## Respiratory classification (chest vs. O2 vs. CO2)

**Goal:** build a 3-class classifier based on time-domain features.

**Import libraries**

In [None]:
import matplotlib.pyplot as plt
import numpy as np
import pandas as pd
from scipy.signal import find_peaks

from utils import crop_signal, butter_lowpass_filter, compute_time_features

**Download data from dropbox**

In [None]:
!wget -O  annotations.csv "https://www.dropbox.com/s/6wk6ajpvry9rd7z/annotations.csv?dl=0" --quiet
!wget -O  time_series.csv "https://www.dropbox.com/s/vnvz27bxkcojq0n/time_series.csv?dl=0" --quiet

**Load data**

In [None]:
## os.listdir()  # to check data downloaded correctly
df_annot = pd.read_csv('annotations.csv')
df_ts = pd.read_csv('time_series.csv')

In [None]:
# select respiratory signals only
is_respiratory = df_annot['type']!='cardiac'

TS = df_ts.iloc[:, is_respiratory.tolist()].T
Y = df_annot['type'][is_respiratory]

n_ts = np.count_nonzero(is_respiratory)
ts = 1/df_annot['sampling_freq'][0]
n_samp = df_ts.shape[0]

**Processing pipeline (1 signal)**

In [None]:
i_ts = 1
t = ts * np.arange(0,n_samp)
s = TS.iloc[i_ts,:]

# Crop signal
tw, s_crop = crop_signal(t, s, 0, 100)

# Normalization
s_norm = (s_crop - np.min(s_crop))/(np.max(s_crop) - np.min(s_crop)) - 0.5

# Smoothing (filtering) use frequency cutoffs from exploratory data analysis
b, a = butter_lowpass(cutoff=1, fs=1/ts, order=5)
s_filt = lfilter(b, a, s_norm)

fig_signals()

In [None]:
# Local maxima, minima location
maxima, prop = find_peaks(s_filt, prominence = 0.2)
minima, prop = find_peaks(-s_filt, prominence = 0.2)

fig_min_max()

In [None]:
i_ts = 1
t = ts * np.arange(0,n_samp)
s = TS.iloc[i_ts,:]

tw, s_crop = crop_signal(t, s, 0, 5)
s_norm = (s_crop - np.min(s_crop))/(np.max(s_crop) - np.min(s_crop)) - 0.5
b, a = butter_lowpass(cutoff=1, fs=1/ts, order=5)
s_filt = lfilter(b, a, s_norm)
maxima, _ = find_peaks(s_filt, prominence = 0.2)
minima, _ = find_peaks(-s_filt, prominence = 0.2)

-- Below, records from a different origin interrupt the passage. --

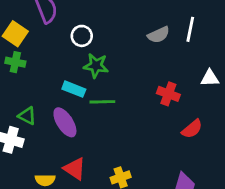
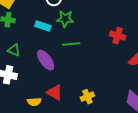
cyan rectangle: (74, 89) -> (43, 26), moved
green triangle: (27, 116) -> (14, 50), moved

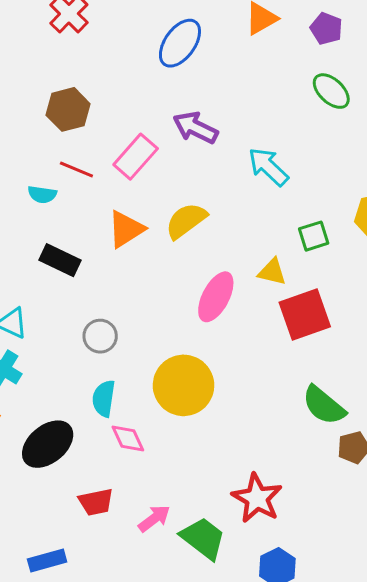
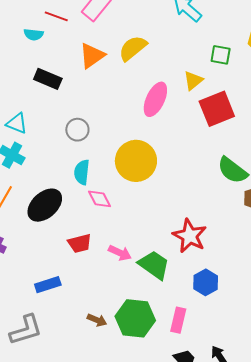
green square: (314, 236) -> (221, 55), turned 30
yellow triangle: (272, 272) -> (193, 81), turned -50
pink arrow: (154, 519) -> (120, 253), turned 65

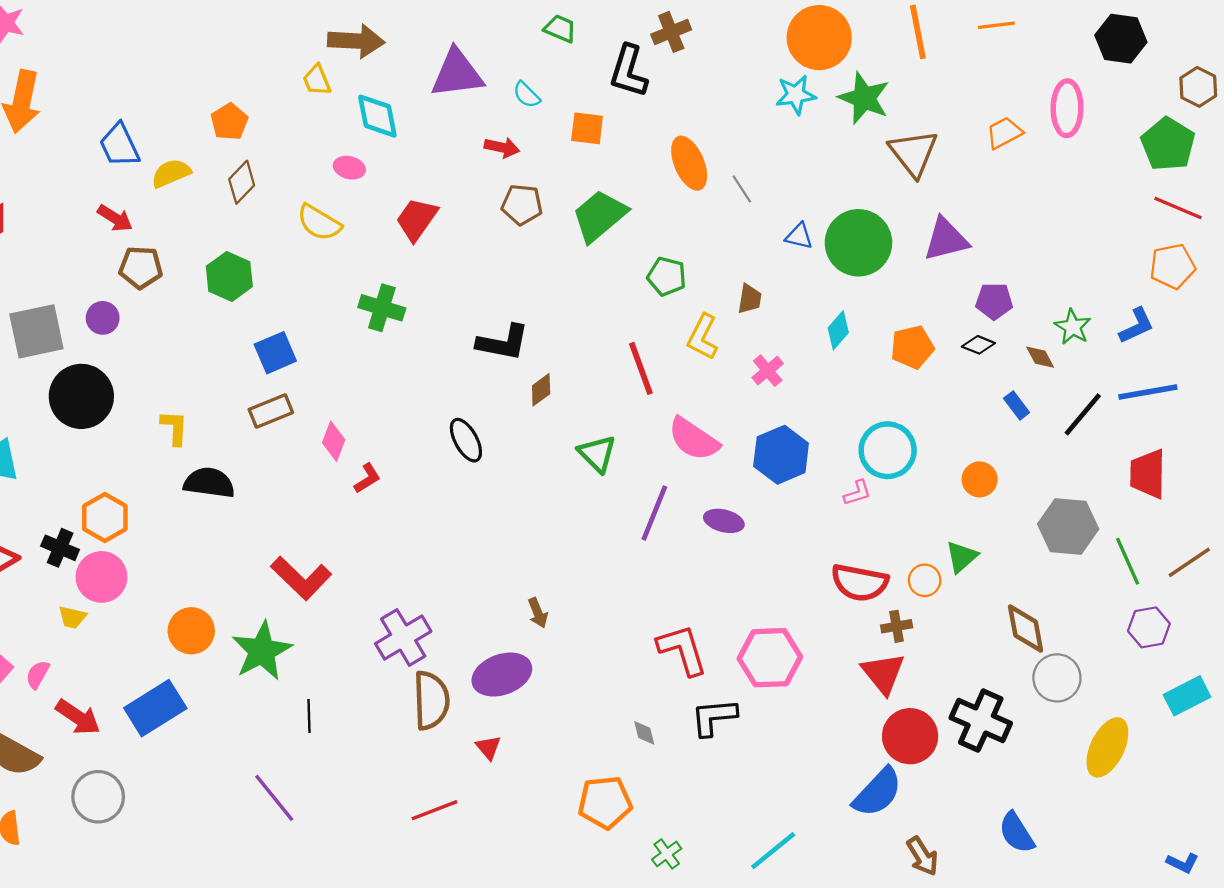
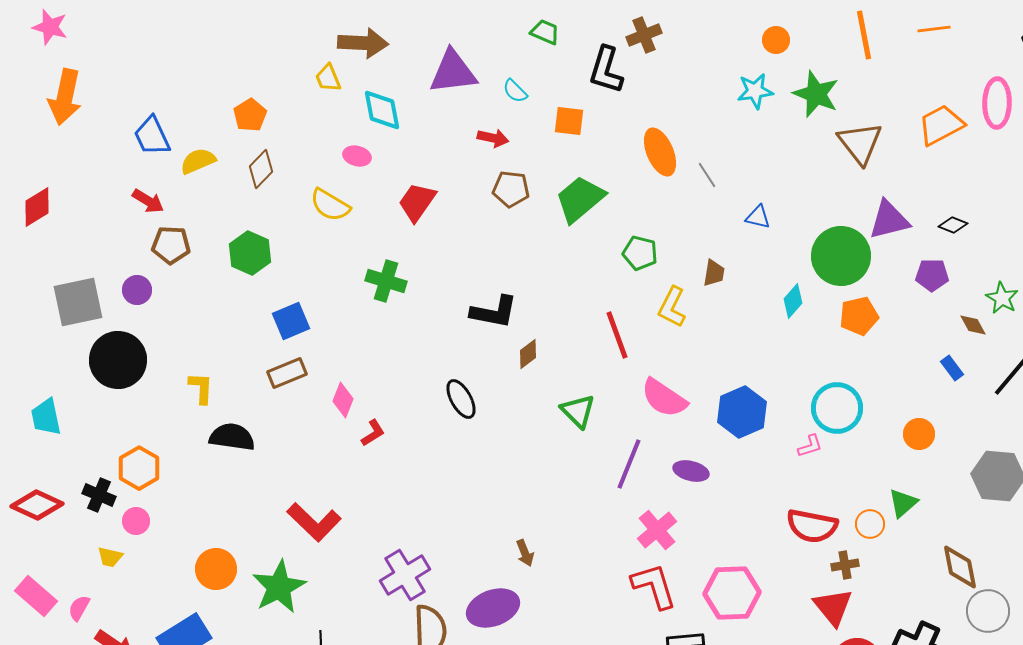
orange circle: (819, 38) -> (776, 40), size x0.5
orange trapezoid: (1004, 133) -> (941, 125), size x1.4
green circle: (858, 243) -> (841, 256), moved
black diamond: (978, 345) -> (953, 225), moved
pink cross: (768, 371) -> (657, 530), moved, size x1.4
pink circle: (102, 577) -> (136, 521), size x0.6

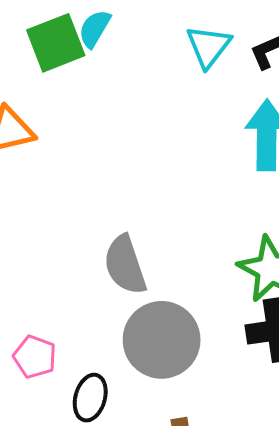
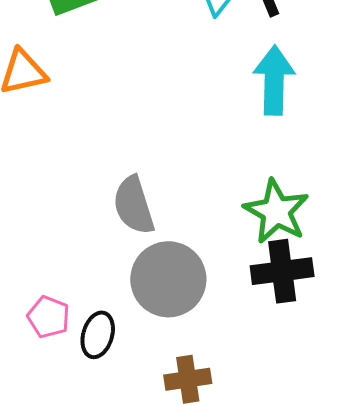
pink pentagon: (35, 357) -> (48, 317), moved

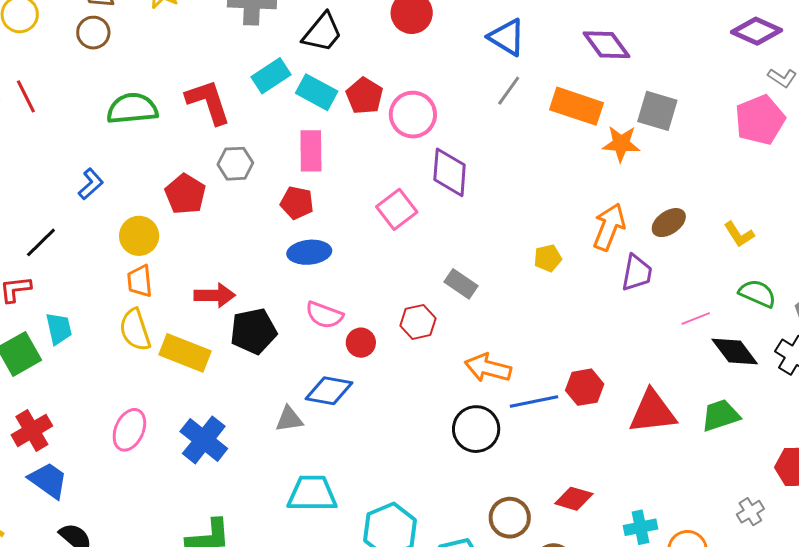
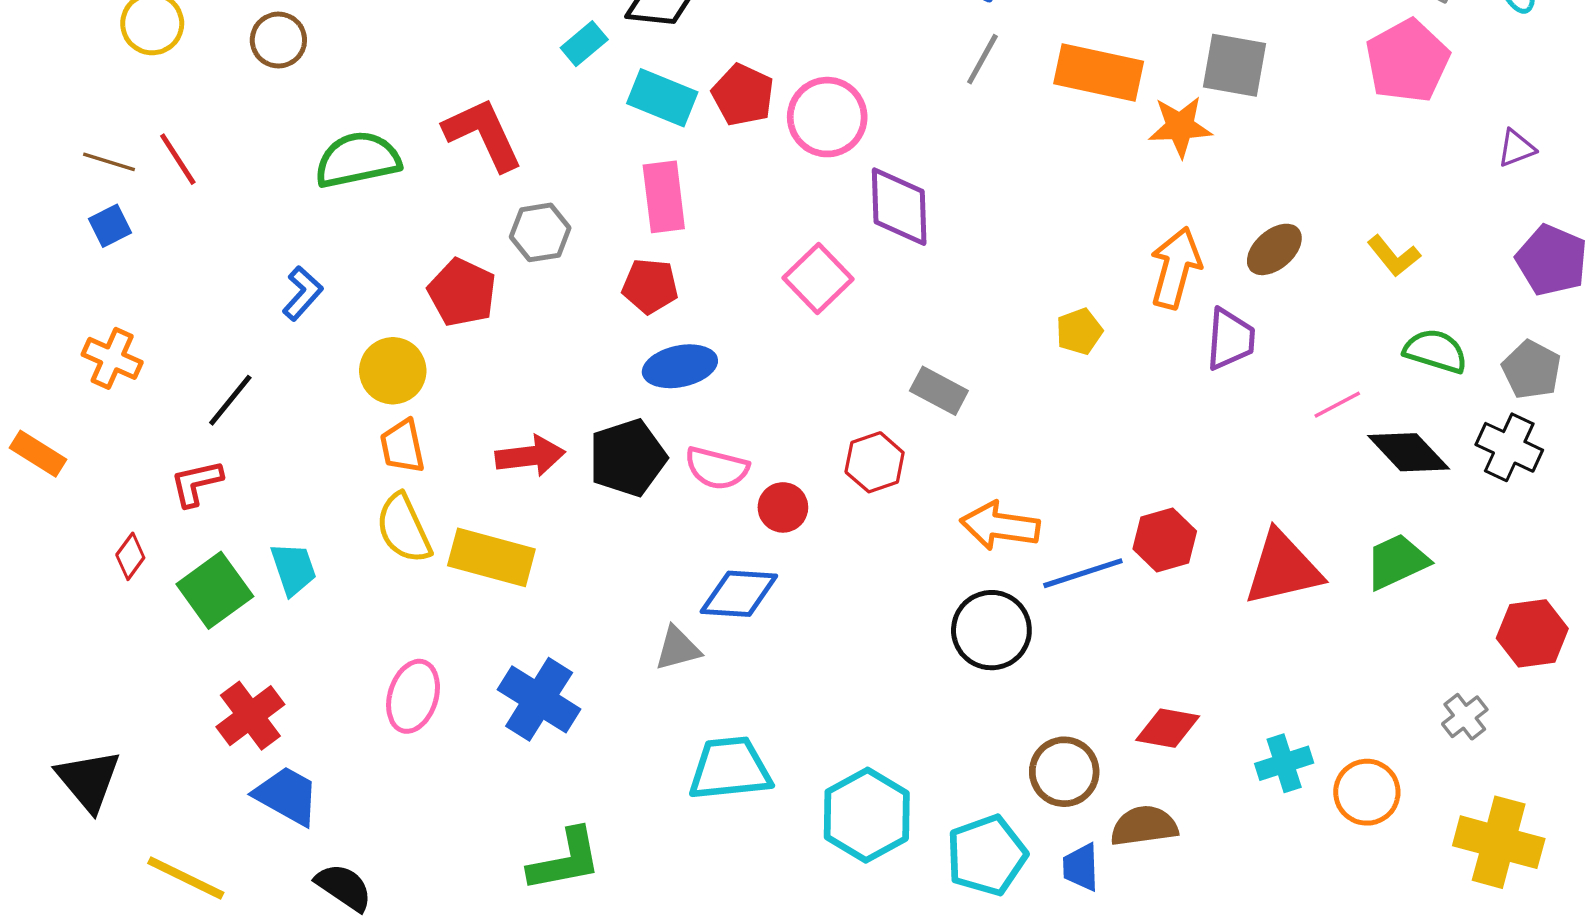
cyan rectangle: (271, 76) -> (584, 44), moved, size x0.7
cyan trapezoid: (59, 329) -> (293, 569), moved
black pentagon: (253, 331) -> (628, 458), moved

fig_zoom_in(tw, minima, maxima, s_filt)

In [None]:
x1,x2 = compute_time_features(tw, s_filt, minima, maxima)

**Process all signals**

In [None]:
X1 = np.empty(n_ts)
X2 = np.empty(n_ts)
n_min = np.empty(n_ts)
n_max = np.empty(n_ts)

for i, s in enumerate(TS.to_numpy()):
  # Normalize
  s = (s - np.min(s))/(np.max(s) - np.min(s)) - 0.5
  
  # Normalization
  s_norm = (s - np.min(s))/(np.max(s) - np.min(s)) - 0.5

  # Smoothing (filtering) use frequency cutoffs from exploratory data analysis
  b, a = butter_lowpass(cutoff=1, fs=1/ts, order=5)
  s_filt = lfilter(b, a, s_norm)

  # Local minima/maxima location
  maxima, _ = find_peaks(s_filt, prominence = 0.2)
  minima, _ = find_peaks(-s_filt, prominence = 0.2)

  n_max[i] = len(maxima)
  n_min[i] = len(minima)

  # Feature extraction
  X1[i], X2[i] = compute_time_features(t, s, minima, maxima)
  
  # print(f'{i}/{n_ts}')

Check local minima and maxima were located in all signals

In [None]:
fig, axs = plt.subplots(1, 4, figsize=(18,5))

titles = ['n_min', 'n_max', 'X1', 'X2']
for i, x in enumerate([n_min, n_max, X1, X2]):
  axs[i].hist(x)
  axs[i].grid()
  axs[i].set_title(titles[i])

Visualize the features

In [None]:
fig, axs = plt.subplots(1, 1, figsize=(8,8))

ts_types = ['chest', 'O2', 'CO2']
for ts_type in ['respiratory_chest', 'respiratory_O2', 'respiratory_CO2']:
  is_type = Y == ts_type
  axs.scatter(X1[is_type], X2[is_type])
axs.grid()
axs.set_xlabel('X1', fontsize=14)
axs.set_ylabel('X2', fontsize=14)
axs.legend(ts_types, fontsize=18)

**Classification**

In [None]:
# End model: logistic regression or decision tree
from sklearn.model_selection import cross_val_score
from sklearn.tree import DecisionTreeClassifier

clf = DecisionTreeClassifier(random_state=0)
X = np.column_stack((X1, X2))
acc = np.round(100 * np.mean(cross_val_score(clf, X, Y, cv=10)), 1)
print(f"Mean accuracy: {acc}%")

In [None]:
from sklearn.tree import export_text
clf.fit(X, Y)
print(export_text(clf))

Visualize the results

In [None]:
fig_classifier_results(X1,X2,Y,acc)